8 Video Game Endings That Had More Questions Than Answers

"It's not a lake, it's an ocean." Yeah... WHAT?!

Alan Wake
Remedy

Grinding your way through hours of gameplay is near always worth it to reach that gratifying, clarifying, and oh-so-satisfying ending. Whether it's figuring out the meaning of art itself or just simply getting to smash the face off the biggest and baddest boss imaginable, video game endings are designed to give a fitting finale to all the time and love we pour into them.

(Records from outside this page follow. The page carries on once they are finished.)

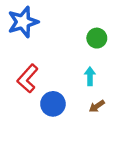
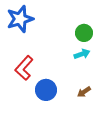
cyan arrow: (90, 76) -> (82, 54), moved, turned 70

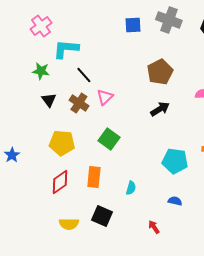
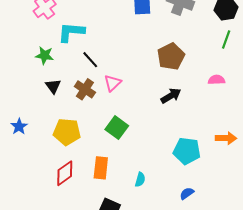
blue star: (12, 155) -> (19, 127), moved
blue semicircle: (175, 201) -> (187, 193), turned -48

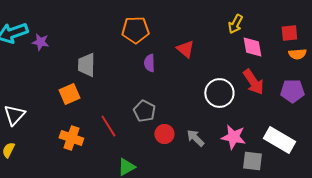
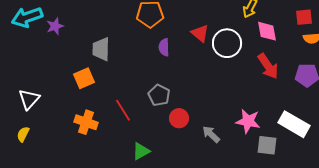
purple star: (40, 42) -> (55, 26), turned -30
white circle: (219, 93) -> (227, 43), moved
gray arrow: (195, 138) -> (211, 134), moved

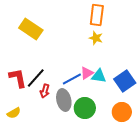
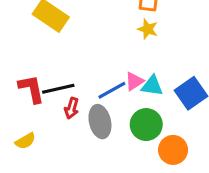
black line: (36, 78) -> (58, 89), turned 35
green circle: (85, 108) -> (146, 125), moved
orange circle: (122, 112) -> (173, 150), moved

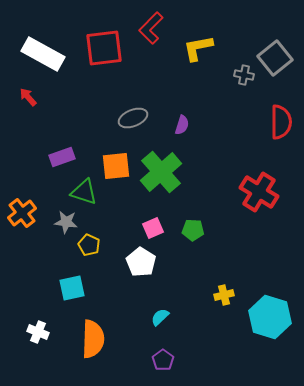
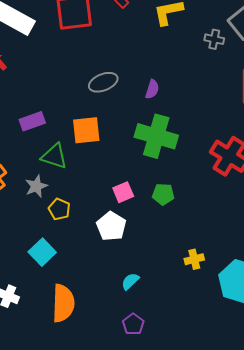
green cross: (161, 172) -> (156, 136), moved, turned -33
gray star: (66, 222) -> (36, 186), turned -30
cyan square: (72, 288) -> (42, 252), turned -32

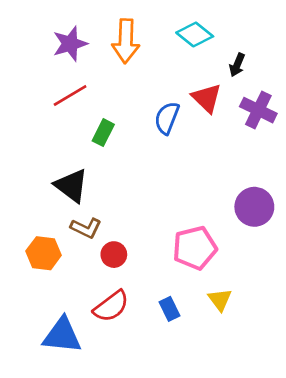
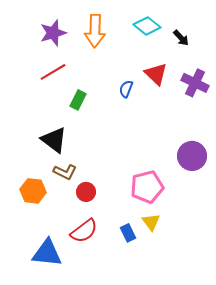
black arrow: (237, 65) -> (181, 38), moved, turned -66
blue semicircle: (167, 118) -> (126, 89), size x0.7
yellow triangle: (220, 300) -> (151, 222), moved

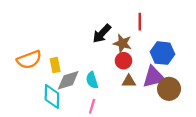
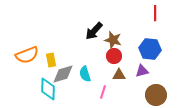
red line: (140, 22) -> (155, 13), moved
purple triangle: (154, 77) -> (142, 71), size x0.6
brown circle: (169, 89) -> (156, 95), moved
pink line: (92, 106) -> (103, 92), moved

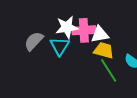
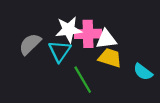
green line: (109, 70) -> (83, 80), moved

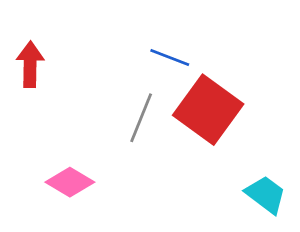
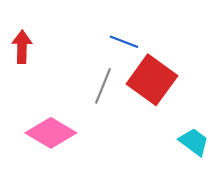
pink diamond: (70, 182) -> (51, 133), size x1.4

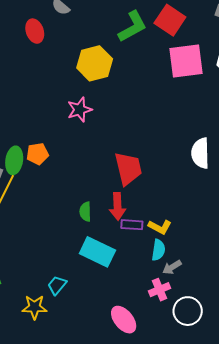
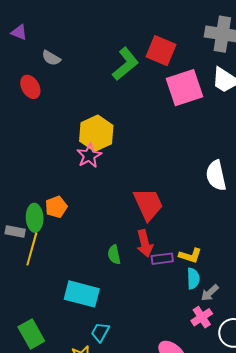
yellow hexagon: (95, 63) -> (96, 133), moved
cyan rectangle: (97, 252) -> (82, 294), moved

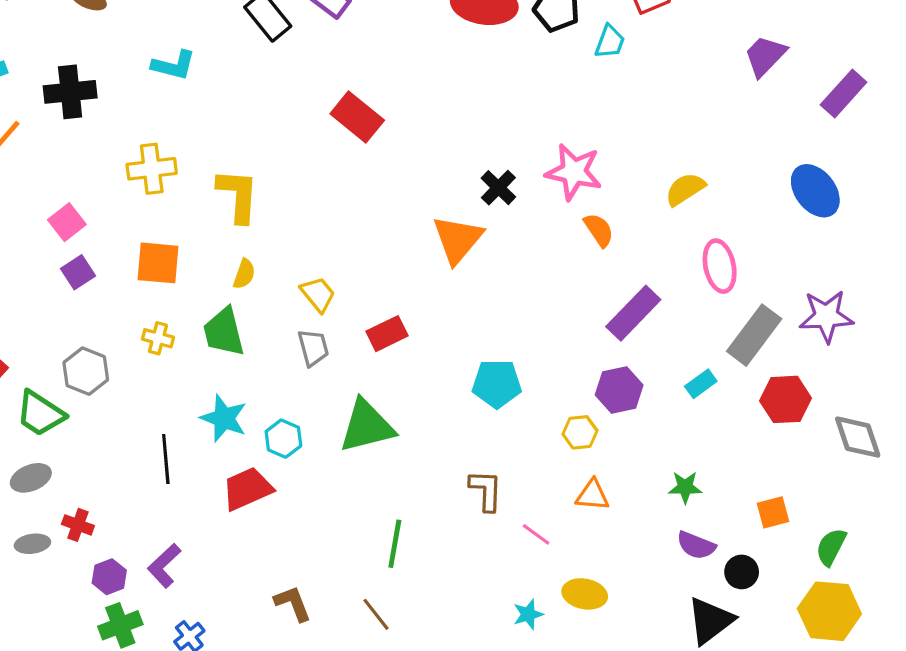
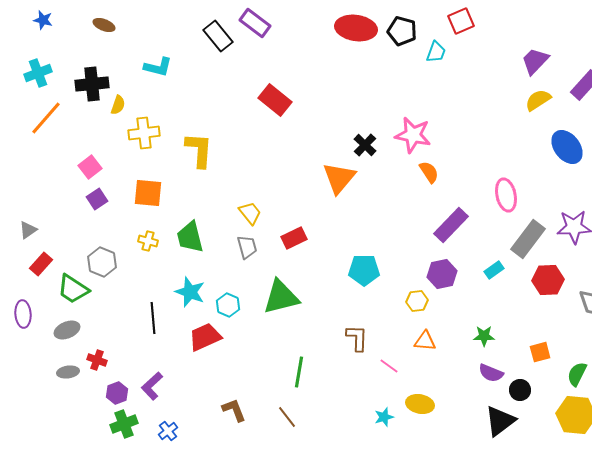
yellow semicircle: (685, 189) -> (538, 100), moved
yellow semicircle: (244, 274) -> (118, 105), moved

Or at least, so you'd think.

Sometimes, the time we're given on screen just isn't enough to figure out what the hell has been going on for the past 20+ hours, and you're left scratching your head at an ending that was supposed to provide the goods. Is it really worth playing all that Final Fantasy for characters to just fade out into the wind like a lost fart?

You tell me.

Ambiguous endings are both some of the most frustrating and perfect finales to our favourite series, and even though we may never be given definitive answers or know the truth - half the fun comes from watching people guess, nyway.

8. Life Is Strange

Alan Wake
Square Enix

Square Enix's Life Is Strange is one of those games that sticks with you. Told episodically from the viewpoint of Max - a high school student who discovers she can turn back time after she saves a girl from getting shot - you're thrust into the heart of a dark murder mystery that threatens the very fabric of space and time itself. That, and surviving high school. Both are equally hard.

At the end of the game, you're faced with two distinct options: save Chloe, the wild child you've reconnected with and begun to love after rewinding to prevent her murder, or save your home town and everyone in it from instant destruction at the hands of a supernatural storm, conjured up from disrupting space and time with your rewind abilities. It's definitively the hardest choice you'll have to make, boiling down to saving the bay, or saving bae.

But what exactly happens once you've condemned a township or your love to destruction? If you save the bay, will the tornado come back since there's such a massive time jump? If you save Chloe, will she continue to be plagued by death? Why is one person's life so integral to how the universe functions? How exactly does Max live her life after losing her home or Chloe?

Life Is Strange doesn't really attempt to answer anything further than a simple wrap up to your choice - but dear god, is there so much more tugging at the edges.